Gorichanaz, T. (2015). Information on the run: Experiencing information during an ultramarathon. Information Research, 20(4), paper 697.

Abstract Introduction: Ultrarunning is an individual sport and serious leisure pursuit that requires ongoing information access and use during events, but has not yet been studied in information research. This study leverages a link between the theory of life in the round and the serious leisure perspective to explore the information experience of an ultrarunner during his first 100-mile race. Method: This autophenomenographic case study draws principles from interpretative phenomenological analysis, autoethnography and systematic self-observation. As this is the first application of autophenomenography in information research, the methodology is explicated.

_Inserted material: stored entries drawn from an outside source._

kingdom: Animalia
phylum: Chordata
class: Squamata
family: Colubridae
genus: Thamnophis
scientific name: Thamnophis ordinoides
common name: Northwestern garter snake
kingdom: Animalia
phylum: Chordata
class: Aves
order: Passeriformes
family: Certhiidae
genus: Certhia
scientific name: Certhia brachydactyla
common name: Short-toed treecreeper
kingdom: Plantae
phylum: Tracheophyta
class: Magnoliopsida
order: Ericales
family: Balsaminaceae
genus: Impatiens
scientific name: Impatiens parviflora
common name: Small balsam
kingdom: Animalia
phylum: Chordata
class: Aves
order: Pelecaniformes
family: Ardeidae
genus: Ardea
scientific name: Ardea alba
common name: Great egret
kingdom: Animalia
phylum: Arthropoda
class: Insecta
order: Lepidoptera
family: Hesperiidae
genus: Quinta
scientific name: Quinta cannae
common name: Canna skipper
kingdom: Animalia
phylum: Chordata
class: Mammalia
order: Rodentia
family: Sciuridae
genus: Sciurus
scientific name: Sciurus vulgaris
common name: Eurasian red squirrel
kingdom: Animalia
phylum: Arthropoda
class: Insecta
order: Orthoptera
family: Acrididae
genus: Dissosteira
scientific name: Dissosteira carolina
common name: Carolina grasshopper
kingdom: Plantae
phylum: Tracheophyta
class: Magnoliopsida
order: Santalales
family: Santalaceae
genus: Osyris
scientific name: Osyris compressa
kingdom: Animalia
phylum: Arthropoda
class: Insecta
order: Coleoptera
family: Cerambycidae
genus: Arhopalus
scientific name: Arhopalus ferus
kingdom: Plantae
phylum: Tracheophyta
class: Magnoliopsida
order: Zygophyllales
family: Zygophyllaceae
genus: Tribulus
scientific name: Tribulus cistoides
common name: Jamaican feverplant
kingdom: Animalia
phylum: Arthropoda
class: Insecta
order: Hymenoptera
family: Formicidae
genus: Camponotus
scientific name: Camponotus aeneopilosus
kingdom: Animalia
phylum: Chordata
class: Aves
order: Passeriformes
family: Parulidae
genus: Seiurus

Analysis: Self-interviews and free-form narratives were open-coded and analysed for themes, consistent with interpretative phenomenological analysis. Results: The literature review and the data from this study support a conceptualisation of ultrarunning as a small information world with a vital community ethos despite the sport's individualistic orientation and the transient nature of its events. The ultrarunning world is based in orality and values perseverance, and during events the individual ultrarunner relies on corporeal information and a knowledge base built through training, collecting lore and planning. Conclusions: This study identifies ultra-endurance sports as a fruitful context for information research and invites further consideration of discrete serious leisure events rather than solely ongoing processes. Its findings may also apply to other high-stress, individualistic performance contexts. This study also establishes autophenomenography as a suitable methodology in information research.